Se va in scena il Brasile

Da Danielevecchiotti @danivecchiotti

I taxi sono arancioni, gli autobus verde pappagallo. Le cabine del telefono ricordano gli animali esotici del film “Rio”; le cassette delle lettere spiccano per il loro colore giallo acceso.
Insomma i colori sono gli stessi.
Ho lasciato due giorni fa il cubo di Rubik stilizzato che faceva da scenografia a “Tutto Matto” e, partito per il Brasile, ecco che mi ritrovo su una identica tavolozza a tinte vivacissime.

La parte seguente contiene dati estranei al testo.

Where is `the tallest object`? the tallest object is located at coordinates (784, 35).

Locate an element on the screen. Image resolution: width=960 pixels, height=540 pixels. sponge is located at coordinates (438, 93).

Perché uno degli aspetti più straordinari del Sudamerica è questa esplosione di rossi, di azzurri, di verdi e di altre tonalità pastello che ti fanno sentire perennemente dentro una commedia musicale anche quando, come accade nei quartieri più poveri, non ci sarebbe nessun motivo di ridere.

Messe una accanto all’altra, le immagini di Curitiba che ho scattato ieri e la vista dall’alto del palco durante le prove pomeridiane si assomigliano molto più di quanto verrebbe da immaginare.

Ho iniziato sabato un piccolo tour che, dopo il Sud del paese, mi porterà nei prossimi giorni prima a São Paolo e poi a Rio de Janeiro. Ma, proprio grazie a questi meravigliosi paesaggi urbani in technicolor, alla musica che arriva da ogni angolo, allo zucchero che si sparge nell’aria salendo dalle bancarelle in cui si vende il Caldo de Cana, grazie al calore del sole che, nonostante qui in realtà sia inverno, scalda più dei riflettori da mille watt, mi sembra ancora di essere dentro il mio spettacolo.

Il Brasile e il Sudamerica sono infatti un grande show, insieme allegro e struggente come un buon testo teatrale deve saper essere. Ti strappa una risata di gioia pura e un attimo dopo ti pugnala al cuore con un’affilata scena di tagliente povertà. Ti commuove con immagini di sofferenze che ormai credevi non fossero più possibili e poi spazza via le lacrime rovesciandoti addosso il ritmo suadente di un’orchestrina che, sopra il marciapiede, proprio come in un musical, sottolinea il momento difficile suonando una travolgente bossanova.